Biography
Elaine Weiss is a journalist and author whose writing has been recognized with prizes from the Society of Professional Journalists, her by-line has appeared in many national publications.
She is the author of three books of narrative history: The highly-acclaimed narrative history The Woman’s Hour: The Great Fight to Win the Vote — hailed as a “riveting, nail-biting political thriller” with powerful parallels to today’s political environment. The Woman’s Hour was a GoodReads Readers’ Choice Award winner, short-listed for the 2019 Chautauqua Prize, and received the American Bar Association’s highest honor, the 2019 Silver Gavel Award.
Her first book, Fruits of Victory: The Woman’s Land Army in the Great War was excerpted in Smithsonian Magazine and featured on C-Span and public radio stations nationwide.

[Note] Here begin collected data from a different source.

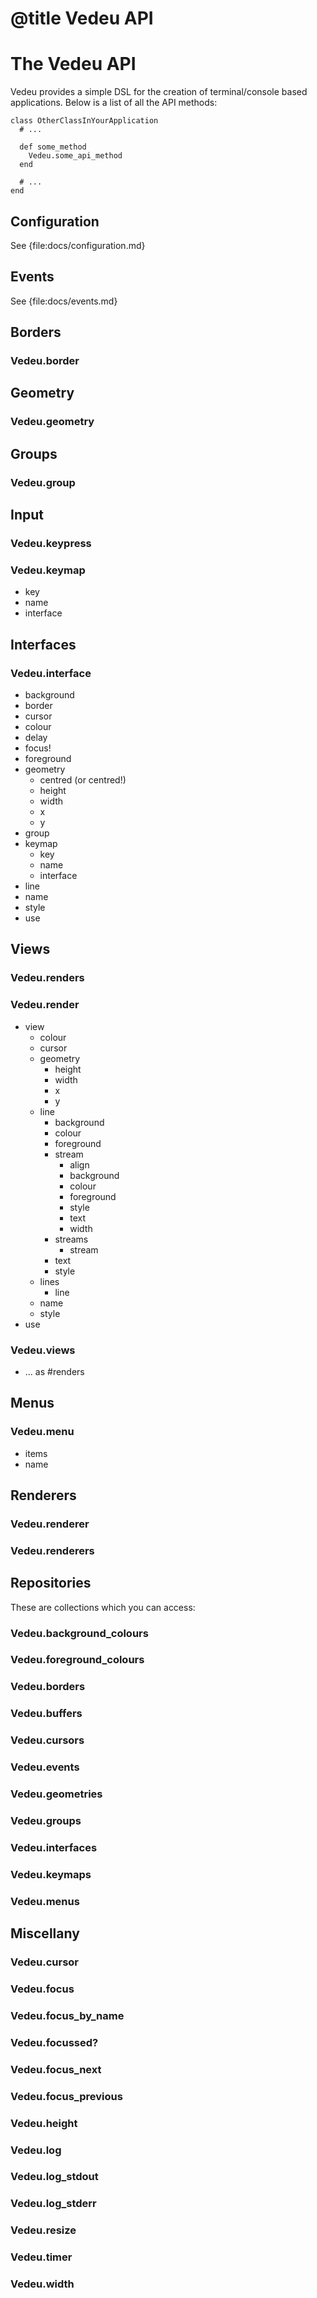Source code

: # @title Vedeu API
# The Vedeu API

Vedeu provides a simple DSL for the creation of terminal/console based
applications. Below is a list of all the API methods:

    class OtherClassInYourApplication
      # ...

      def some_method
        Vedeu.some_api_method
      end

      # ...
    end

## Configuration

See {file:docs/configuration.md}

## Events

See {file:docs/events.md}

## Borders

### Vedeu.border

## Geometry

### Vedeu.geometry

## Groups

### Vedeu.group

## Input

### Vedeu.keypress
### Vedeu.keymap
  - key
  - name
  - interface

## Interfaces

### Vedeu.interface
  - background
  - border
  - cursor
  - colour
  - delay
  - focus!
  - foreground
  - geometry
    - centred (or centred!)
    - height
    - width
    - x
    - y
  - group
  - keymap
    - key
    - name
    - interface
  - line
  - name
  - style
  - use

## Views

### Vedeu.renders
### Vedeu.render
  - view
    - colour
    - cursor
    - geometry
      - height
      - width
      - x
      - y
    - line
      - background
      - colour
      - foreground
      - stream
        - align
        - background
        - colour
        - foreground
        - style
        - text
        - width
      - streams
        - stream
      - text
      - style
    - lines
      - line
    - name
    - style
  - use

### Vedeu.views
  - ... as #renders

## Menus

### Vedeu.menu
  - items
  - name

## Renderers

### Vedeu.renderer
### Vedeu.renderers

## Repositories

These are collections which you can access:

### Vedeu.background_colours
### Vedeu.foreground_colours
### Vedeu.borders
### Vedeu.buffers
### Vedeu.cursors
### Vedeu.events
### Vedeu.geometries
### Vedeu.groups
### Vedeu.interfaces
### Vedeu.keymaps
### Vedeu.menus

## Miscellany

### Vedeu.cursor
### Vedeu.focus
### Vedeu.focus_by_name
### Vedeu.focussed?
### Vedeu.focus_next
### Vedeu.focus_previous
### Vedeu.height
### Vedeu.log
### Vedeu.log_stdout
### Vedeu.log_stderr
### Vedeu.resize
### Vedeu.timer
### Vedeu.width
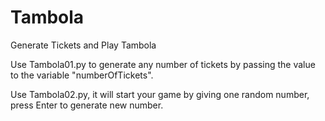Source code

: # Tambola
Generate Tickets and Play Tambola

Use Tambola01.py to generate any number of tickets by passing the value to the variable "numberOfTickets".

Use Tambola02.py, it will start your game by giving one random number, press Enter to generate new number.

Her newest book, Spell Freedom: The Underground Schools that Built the Civil Rights Movement, carries readers into the heart of the 20th c. civil rights and voting rights struggle, and has won praise as a “powerful, intimate, and enlightening book” with “elegant writing, masterful storytelling, and prodigious research.”
Elaine is a popular public speaker and frequent media commentator, and was an historical advisor for the Broadway musical SUFFS. She lives in Baltimore with her husband, and they have two grown children. When not at her desk, she can be found paddling her little purple kayak on the Chesapeake Bay.